» Task material:
--- --- ---

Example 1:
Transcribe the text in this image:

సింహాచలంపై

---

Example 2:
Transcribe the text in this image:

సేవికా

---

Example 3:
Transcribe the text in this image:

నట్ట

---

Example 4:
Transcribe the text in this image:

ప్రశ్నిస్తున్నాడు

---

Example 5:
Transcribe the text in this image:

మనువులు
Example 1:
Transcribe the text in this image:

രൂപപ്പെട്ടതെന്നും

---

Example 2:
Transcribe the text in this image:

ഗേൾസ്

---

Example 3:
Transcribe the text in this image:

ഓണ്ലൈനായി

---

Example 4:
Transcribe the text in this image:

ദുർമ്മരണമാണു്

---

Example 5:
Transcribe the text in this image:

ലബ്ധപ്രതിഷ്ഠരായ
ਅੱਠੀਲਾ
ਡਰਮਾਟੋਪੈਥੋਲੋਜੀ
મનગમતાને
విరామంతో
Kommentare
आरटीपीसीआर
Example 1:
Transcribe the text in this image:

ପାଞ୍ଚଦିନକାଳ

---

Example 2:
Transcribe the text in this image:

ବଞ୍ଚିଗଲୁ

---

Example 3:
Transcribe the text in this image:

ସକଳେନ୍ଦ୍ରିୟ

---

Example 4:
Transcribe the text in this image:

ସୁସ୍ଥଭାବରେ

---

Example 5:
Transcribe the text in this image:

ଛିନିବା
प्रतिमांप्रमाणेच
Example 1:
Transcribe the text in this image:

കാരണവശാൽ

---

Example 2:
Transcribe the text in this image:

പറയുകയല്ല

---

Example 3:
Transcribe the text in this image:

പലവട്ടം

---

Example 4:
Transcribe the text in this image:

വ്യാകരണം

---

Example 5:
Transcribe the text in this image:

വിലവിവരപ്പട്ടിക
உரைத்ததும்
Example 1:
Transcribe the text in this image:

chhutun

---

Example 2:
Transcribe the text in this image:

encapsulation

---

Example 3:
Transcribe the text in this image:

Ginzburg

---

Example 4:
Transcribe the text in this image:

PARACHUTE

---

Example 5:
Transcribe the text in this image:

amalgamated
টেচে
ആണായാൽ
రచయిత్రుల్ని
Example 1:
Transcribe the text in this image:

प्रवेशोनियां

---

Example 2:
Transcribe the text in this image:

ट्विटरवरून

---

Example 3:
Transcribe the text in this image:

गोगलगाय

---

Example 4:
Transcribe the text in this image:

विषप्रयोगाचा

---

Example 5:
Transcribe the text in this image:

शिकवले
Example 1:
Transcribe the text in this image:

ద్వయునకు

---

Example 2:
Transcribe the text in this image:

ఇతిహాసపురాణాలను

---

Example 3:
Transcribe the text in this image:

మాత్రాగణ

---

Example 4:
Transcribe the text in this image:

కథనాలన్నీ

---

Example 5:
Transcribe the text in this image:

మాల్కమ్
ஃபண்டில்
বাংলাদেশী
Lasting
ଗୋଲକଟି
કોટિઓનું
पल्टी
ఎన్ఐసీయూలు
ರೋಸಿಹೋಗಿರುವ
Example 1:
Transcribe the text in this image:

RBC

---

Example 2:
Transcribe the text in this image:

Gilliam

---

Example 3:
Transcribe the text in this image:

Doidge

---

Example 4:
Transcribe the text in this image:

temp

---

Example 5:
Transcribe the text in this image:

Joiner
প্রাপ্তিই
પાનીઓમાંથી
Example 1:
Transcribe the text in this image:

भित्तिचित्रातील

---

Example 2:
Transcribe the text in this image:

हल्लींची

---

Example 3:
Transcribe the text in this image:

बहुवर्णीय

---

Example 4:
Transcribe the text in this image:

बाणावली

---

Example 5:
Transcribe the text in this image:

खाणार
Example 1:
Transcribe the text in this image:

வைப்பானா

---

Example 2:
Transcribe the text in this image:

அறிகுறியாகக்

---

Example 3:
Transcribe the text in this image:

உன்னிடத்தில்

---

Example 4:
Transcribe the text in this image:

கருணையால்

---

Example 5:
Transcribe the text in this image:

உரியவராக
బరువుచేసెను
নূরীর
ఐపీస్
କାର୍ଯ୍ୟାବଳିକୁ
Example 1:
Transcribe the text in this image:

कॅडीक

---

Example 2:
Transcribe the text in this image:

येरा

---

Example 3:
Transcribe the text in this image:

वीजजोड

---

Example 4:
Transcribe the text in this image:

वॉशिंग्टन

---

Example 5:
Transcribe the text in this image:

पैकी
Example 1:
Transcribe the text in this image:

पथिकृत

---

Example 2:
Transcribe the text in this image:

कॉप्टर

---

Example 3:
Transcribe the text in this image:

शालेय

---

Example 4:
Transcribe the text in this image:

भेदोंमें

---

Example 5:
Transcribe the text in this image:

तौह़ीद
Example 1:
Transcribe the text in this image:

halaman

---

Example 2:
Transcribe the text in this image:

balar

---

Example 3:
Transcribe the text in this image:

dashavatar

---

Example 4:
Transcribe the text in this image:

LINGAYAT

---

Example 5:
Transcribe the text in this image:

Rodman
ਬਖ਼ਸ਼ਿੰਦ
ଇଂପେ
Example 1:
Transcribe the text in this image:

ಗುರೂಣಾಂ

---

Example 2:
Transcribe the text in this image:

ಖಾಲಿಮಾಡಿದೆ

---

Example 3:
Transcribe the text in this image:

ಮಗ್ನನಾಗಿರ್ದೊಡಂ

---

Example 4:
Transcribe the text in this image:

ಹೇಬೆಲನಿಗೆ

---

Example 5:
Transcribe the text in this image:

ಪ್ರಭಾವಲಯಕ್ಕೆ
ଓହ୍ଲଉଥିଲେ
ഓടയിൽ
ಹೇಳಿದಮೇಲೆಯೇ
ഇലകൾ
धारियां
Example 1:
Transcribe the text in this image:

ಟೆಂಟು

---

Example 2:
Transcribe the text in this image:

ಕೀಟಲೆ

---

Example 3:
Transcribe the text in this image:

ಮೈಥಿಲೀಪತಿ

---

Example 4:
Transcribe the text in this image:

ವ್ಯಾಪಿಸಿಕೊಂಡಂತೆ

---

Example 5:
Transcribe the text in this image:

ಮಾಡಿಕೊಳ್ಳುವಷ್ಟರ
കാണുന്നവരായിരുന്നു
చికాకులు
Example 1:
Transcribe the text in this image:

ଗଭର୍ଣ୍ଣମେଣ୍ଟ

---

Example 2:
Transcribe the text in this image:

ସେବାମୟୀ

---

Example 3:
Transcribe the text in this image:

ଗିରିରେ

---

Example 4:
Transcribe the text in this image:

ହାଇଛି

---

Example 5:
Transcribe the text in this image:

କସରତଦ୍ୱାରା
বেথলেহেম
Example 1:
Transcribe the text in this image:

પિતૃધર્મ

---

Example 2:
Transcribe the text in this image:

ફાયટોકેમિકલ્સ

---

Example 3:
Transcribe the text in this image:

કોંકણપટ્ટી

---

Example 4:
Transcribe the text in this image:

--- --- ---

» Task to complete:
Copy the whole of the data above exactly.

» Result of this task:
Example 1:
Transcribe the text in this image:

సింహాచలంపై

---

Example 2:
Transcribe the text in this image:

సేవికా

---

Example 3:
Transcribe the text in this image:

నట్ట

---

Example 4:
Transcribe the text in this image:

ప్రశ్నిస్తున్నాడు

---

Example 5:
Transcribe the text in this image:

మనువులు
Example 1:
Transcribe the text in this image:

രൂപപ്പെട്ടതെന്നും

---

Example 2:
Transcribe the text in this image:

ഗേൾസ്

---

Example 3:
Transcribe the text in this image:

ഓണ്ലൈനായി

---

Example 4:
Transcribe the text in this image:

ദുർമ്മരണമാണു്

---

Example 5:
Transcribe the text in this image:

ലബ്ധപ്രതിഷ്ഠരായ
ਅੱਠੀਲਾ
ਡਰਮਾਟੋਪੈਥੋਲੋਜੀ
મનગમતાને
విరామంతో
Kommentare
आरटीपीसीआर
Example 1:
Transcribe the text in this image:

ପାଞ୍ଚଦିନକାଳ

---

Example 2:
Transcribe the text in this image:

ବଞ୍ଚିଗଲୁ

---

Example 3:
Transcribe the text in this image:

ସକଳେନ୍ଦ୍ରିୟ

---

Example 4:
Transcribe the text in this image:

ସୁସ୍ଥଭାବରେ

---

Example 5:
Transcribe the text in this image:

ଛିନିବା
प्रतिमांप्रमाणेच
Example 1:
Transcribe the text in this image:

കാരണവശാൽ

---

Example 2:
Transcribe the text in this image:

പറയുകയല്ല

---

Example 3:
Transcribe the text in this image:

പലവട്ടം

---

Example 4:
Transcribe the text in this image:

വ്യാകരണം

---

Example 5:
Transcribe the text in this image:

വിലവിവരപ്പട്ടിക
உரைத்ததும்
Example 1:
Transcribe the text in this image:

chhutun

---

Example 2:
Transcribe the text in this image:

encapsulation

---

Example 3:
Transcribe the text in this image:

Ginzburg

---

Example 4:
Transcribe the text in this image:

PARACHUTE

---

Example 5:
Transcribe the text in this image:

amalgamated
টেচে
ആണായാൽ
రచయిత్రుల్ని
Example 1:
Transcribe the text in this image:

प्रवेशोनियां

---

Example 2:
Transcribe the text in this image:

ट्विटरवरून

---

Example 3:
Transcribe the text in this image:

गोगलगाय

---

Example 4:
Transcribe the text in this image:

विषप्रयोगाचा

---

Example 5:
Transcribe the text in this image:

शिकवले
Example 1:
Transcribe the text in this image:

ద్వయునకు

---

Example 2:
Transcribe the text in this image:

ఇతిహాసపురాణాలను

---

Example 3:
Transcribe the text in this image:

మాత్రాగణ

---

Example 4:
Transcribe the text in this image:

కథనాలన్నీ

---

Example 5:
Transcribe the text in this image:

మాల్కమ్
ஃபண்டில்
বাংলাদেশী
Lasting
ଗୋଲକଟି
કોટિઓનું
पल्टी
ఎన్ఐసీయూలు
ರೋಸಿಹೋಗಿರುವ
Example 1:
Transcribe the text in this image:

RBC

---

Example 2:
Transcribe the text in this image:

Gilliam

---

Example 3:
Transcribe the text in this image:

Doidge

---

Example 4:
Transcribe the text in this image:

temp

---

Example 5:
Transcribe the text in this image:

Joiner
প্রাপ্তিই
પાનીઓમાંથી
Example 1:
Transcribe the text in this image:

भित्तिचित्रातील

---

Example 2:
Transcribe the text in this image:

हल्लींची

---

Example 3:
Transcribe the text in this image:

बहुवर्णीय

---

Example 4:
Transcribe the text in this image:

बाणावली

---

Example 5:
Transcribe the text in this image:

खाणार
Example 1:
Transcribe the text in this image:

வைப்பானா

---

Example 2:
Transcribe the text in this image:

அறிகுறியாகக்

---

Example 3:
Transcribe the text in this image:

உன்னிடத்தில்

---

Example 4:
Transcribe the text in this image:

கருணையால்

---

Example 5:
Transcribe the text in this image:

உரியவராக
బరువుచేసెను
নূরীর
ఐపీస్
କାର୍ଯ୍ୟାବଳିକୁ
Example 1:
Transcribe the text in this image:

कॅडीक

---

Example 2:
Transcribe the text in this image:

येरा

---

Example 3:
Transcribe the text in this image:

वीजजोड

---

Example 4:
Transcribe the text in this image:

वॉशिंग्टन

---

Example 5:
Transcribe the text in this image:

पैकी
Example 1:
Transcribe the text in this image:

पथिकृत

---

Example 2:
Transcribe the text in this image:

कॉप्टर

---

Example 3:
Transcribe the text in this image:

शालेय

---

Example 4:
Transcribe the text in this image:

भेदोंमें

---

Example 5:
Transcribe the text in this image:

तौह़ीद
Example 1:
Transcribe the text in this image:

halaman

---

Example 2:
Transcribe the text in this image:

balar

---

Example 3:
Transcribe the text in this image:

dashavatar

---

Example 4:
Transcribe the text in this image:

LINGAYAT

---

Example 5:
Transcribe the text in this image:

Rodman
ਬਖ਼ਸ਼ਿੰਦ
ଇଂପେ
Example 1:
Transcribe the text in this image:

ಗುರೂಣಾಂ

---

Example 2:
Transcribe the text in this image:

ಖಾಲಿಮಾಡಿದೆ

---

Example 3:
Transcribe the text in this image:

ಮಗ್ನನಾಗಿರ್ದೊಡಂ

---

Example 4:
Transcribe the text in this image:

ಹೇಬೆಲನಿಗೆ

---

Example 5:
Transcribe the text in this image:

ಪ್ರಭಾವಲಯಕ್ಕೆ
ଓହ୍ଲଉଥିଲେ
ഓടയിൽ
ಹೇಳಿದಮೇಲೆಯೇ
ഇലകൾ
धारियां
Example 1:
Transcribe the text in this image:

ಟೆಂಟು

---

Example 2:
Transcribe the text in this image:

ಕೀಟಲೆ

---

Example 3:
Transcribe the text in this image:

ಮೈಥಿಲೀಪತಿ

---

Example 4:
Transcribe the text in this image:

ವ್ಯಾಪಿಸಿಕೊಂಡಂತೆ

---

Example 5:
Transcribe the text in this image:

ಮಾಡಿಕೊಳ್ಳುವಷ್ಟರ
കാണുന്നവരായിരുന്നു
చికాకులు
Example 1:
Transcribe the text in this image:

ଗଭର୍ଣ୍ଣମେଣ୍ଟ

---

Example 2:
Transcribe the text in this image:

ସେବାମୟୀ

---

Example 3:
Transcribe the text in this image:

ଗିରିରେ

---

Example 4:
Transcribe the text in this image:

ହାଇଛି

---

Example 5:
Transcribe the text in this image:

କସରତଦ୍ୱାରା
বেথলেহেম
Example 1:
Transcribe the text in this image:

પિતૃધર્મ

---

Example 2:
Transcribe the text in this image:

ફાયટોકેમિકલ્સ

---

Example 3:
Transcribe the text in this image:

કોંકણપટ્ટી

---

Example 4:
Transcribe the text in this image:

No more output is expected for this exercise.